Scientific classification
- Kingdom: Animalia
- Phylum: Chordata
- Class: Mammalia
- Order: Chiroptera
- Family: Hipposideridae
- Genus: Macronycteris
- Species: H. pygmaeus
- Binomial name: Hipposideros pygmaeus (Waterhouse, 1843)
- Synonyms: Rhinolophus pygmaeus Waterhouse, 1843;

= Philippine pygmy roundleaf bat =

- Genus: Hipposideros
- Species: pygmaeus
- Authority: (Waterhouse, 1843)
- Conservation status: LC

Species of bat

The Philippine pygmy roundleaf bat (Hipposideros pygmaeus), also called the Philippine pygmy leaf-nosed bat, is a species of bat in the family Hipposideridae. It is endemic to the Philippines, where it has been recorded on Bohol, Luzon (Camarines Sur and Rizal provinces), Marinduque, Negros, Panay, and Mindanao (in Surigao del Sur).

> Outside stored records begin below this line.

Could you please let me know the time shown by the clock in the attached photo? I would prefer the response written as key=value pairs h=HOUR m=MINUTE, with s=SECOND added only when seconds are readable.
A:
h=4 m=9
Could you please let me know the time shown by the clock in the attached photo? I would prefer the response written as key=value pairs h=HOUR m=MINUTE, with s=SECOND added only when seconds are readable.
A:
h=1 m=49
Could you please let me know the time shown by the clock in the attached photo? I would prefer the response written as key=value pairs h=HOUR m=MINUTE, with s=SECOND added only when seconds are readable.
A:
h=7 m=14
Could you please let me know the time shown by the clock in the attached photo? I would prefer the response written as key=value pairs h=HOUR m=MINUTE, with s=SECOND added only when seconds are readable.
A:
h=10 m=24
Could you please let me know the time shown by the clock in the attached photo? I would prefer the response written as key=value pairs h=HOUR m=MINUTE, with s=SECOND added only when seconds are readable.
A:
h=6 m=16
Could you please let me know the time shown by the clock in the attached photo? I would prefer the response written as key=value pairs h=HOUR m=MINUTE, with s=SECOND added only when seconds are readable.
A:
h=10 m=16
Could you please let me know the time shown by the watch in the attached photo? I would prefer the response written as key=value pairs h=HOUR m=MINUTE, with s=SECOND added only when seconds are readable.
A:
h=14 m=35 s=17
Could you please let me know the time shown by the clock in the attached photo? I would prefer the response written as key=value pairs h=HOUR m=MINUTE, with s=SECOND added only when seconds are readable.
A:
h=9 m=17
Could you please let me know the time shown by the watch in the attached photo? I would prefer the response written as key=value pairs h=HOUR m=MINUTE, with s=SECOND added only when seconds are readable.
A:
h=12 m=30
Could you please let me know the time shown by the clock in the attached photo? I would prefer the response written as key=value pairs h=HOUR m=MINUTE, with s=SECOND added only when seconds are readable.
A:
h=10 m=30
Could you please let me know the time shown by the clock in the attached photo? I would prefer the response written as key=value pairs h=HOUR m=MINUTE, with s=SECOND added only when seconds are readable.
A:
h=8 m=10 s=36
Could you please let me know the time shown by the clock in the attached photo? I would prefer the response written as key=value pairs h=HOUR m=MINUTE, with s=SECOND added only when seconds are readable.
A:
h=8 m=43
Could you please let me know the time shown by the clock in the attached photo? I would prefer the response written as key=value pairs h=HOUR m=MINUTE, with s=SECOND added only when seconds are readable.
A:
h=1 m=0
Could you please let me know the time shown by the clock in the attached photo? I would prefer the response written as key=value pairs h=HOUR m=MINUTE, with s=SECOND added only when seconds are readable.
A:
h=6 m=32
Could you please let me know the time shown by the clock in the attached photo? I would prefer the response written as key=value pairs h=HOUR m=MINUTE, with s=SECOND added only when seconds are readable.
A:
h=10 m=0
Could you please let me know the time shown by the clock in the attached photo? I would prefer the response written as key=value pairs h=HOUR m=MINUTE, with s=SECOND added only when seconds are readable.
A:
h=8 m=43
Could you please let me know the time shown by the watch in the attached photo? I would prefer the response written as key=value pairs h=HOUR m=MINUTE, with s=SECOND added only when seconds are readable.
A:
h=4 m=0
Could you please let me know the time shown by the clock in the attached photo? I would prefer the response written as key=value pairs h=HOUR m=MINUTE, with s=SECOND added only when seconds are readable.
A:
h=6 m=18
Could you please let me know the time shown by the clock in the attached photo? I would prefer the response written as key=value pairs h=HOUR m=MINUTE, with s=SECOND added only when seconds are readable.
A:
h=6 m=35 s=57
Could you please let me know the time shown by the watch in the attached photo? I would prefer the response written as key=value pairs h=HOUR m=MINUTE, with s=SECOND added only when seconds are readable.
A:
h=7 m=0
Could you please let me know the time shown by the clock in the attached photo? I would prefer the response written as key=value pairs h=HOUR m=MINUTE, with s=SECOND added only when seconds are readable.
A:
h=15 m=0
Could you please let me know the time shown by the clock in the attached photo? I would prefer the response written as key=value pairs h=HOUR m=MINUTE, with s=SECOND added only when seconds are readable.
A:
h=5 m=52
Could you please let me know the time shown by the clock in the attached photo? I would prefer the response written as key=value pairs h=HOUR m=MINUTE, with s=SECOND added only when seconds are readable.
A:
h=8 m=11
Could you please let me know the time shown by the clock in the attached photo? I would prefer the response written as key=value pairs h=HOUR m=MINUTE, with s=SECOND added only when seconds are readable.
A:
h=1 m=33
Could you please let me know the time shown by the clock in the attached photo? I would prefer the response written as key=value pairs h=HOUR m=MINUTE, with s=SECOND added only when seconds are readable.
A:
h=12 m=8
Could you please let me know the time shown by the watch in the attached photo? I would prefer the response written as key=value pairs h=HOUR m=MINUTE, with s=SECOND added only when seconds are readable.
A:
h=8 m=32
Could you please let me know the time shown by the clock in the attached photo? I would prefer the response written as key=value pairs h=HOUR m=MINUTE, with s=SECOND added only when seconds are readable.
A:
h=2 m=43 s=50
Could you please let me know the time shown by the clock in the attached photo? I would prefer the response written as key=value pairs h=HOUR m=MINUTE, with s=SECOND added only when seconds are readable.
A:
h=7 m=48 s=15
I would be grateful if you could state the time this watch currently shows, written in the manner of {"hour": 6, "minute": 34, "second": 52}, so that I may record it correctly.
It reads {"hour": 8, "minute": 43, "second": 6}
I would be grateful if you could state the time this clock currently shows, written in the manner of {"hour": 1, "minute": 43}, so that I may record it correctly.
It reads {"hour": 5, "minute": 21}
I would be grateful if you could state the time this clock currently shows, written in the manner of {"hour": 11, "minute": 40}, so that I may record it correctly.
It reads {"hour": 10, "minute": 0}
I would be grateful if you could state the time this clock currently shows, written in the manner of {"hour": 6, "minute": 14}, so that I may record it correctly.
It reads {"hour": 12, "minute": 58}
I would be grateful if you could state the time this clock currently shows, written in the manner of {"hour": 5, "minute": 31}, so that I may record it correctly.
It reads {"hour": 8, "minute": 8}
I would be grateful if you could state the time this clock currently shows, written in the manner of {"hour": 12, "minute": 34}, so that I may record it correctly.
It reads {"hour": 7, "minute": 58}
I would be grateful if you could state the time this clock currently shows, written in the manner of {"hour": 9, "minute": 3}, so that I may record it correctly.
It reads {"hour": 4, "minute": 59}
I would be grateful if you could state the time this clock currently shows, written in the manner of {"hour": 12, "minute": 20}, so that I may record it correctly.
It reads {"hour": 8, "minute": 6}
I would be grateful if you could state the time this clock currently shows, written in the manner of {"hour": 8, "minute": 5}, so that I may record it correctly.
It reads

==Taxonomy and etymology==
It was described as a new species in 1843 by English naturalist George Robert Waterhouse. Waterhouse placed it in the genus Rhinolophus with a scientific name of Rhinolophus pygmaeus. The holotype had been collected by Hugh Cuming. The species name "pygmaeus" is Latin for "small." Waterhouse described it as "a small species."

== Distribution and conservation ==
The Philippine pygmy roundleaf bat is found in several islands along the Philippines. It is found mostly in caves and non-aquatic subterranean locations, along with general forests. Specimens have been found in limestone caves and near or in lowland forests. Though forestation and mining is harmful, it is now thought that the bats are more tolerant to disturbance than once believed. Locally in the area, it is also hunted and trapped for food, though those actions do not heavily harm the species.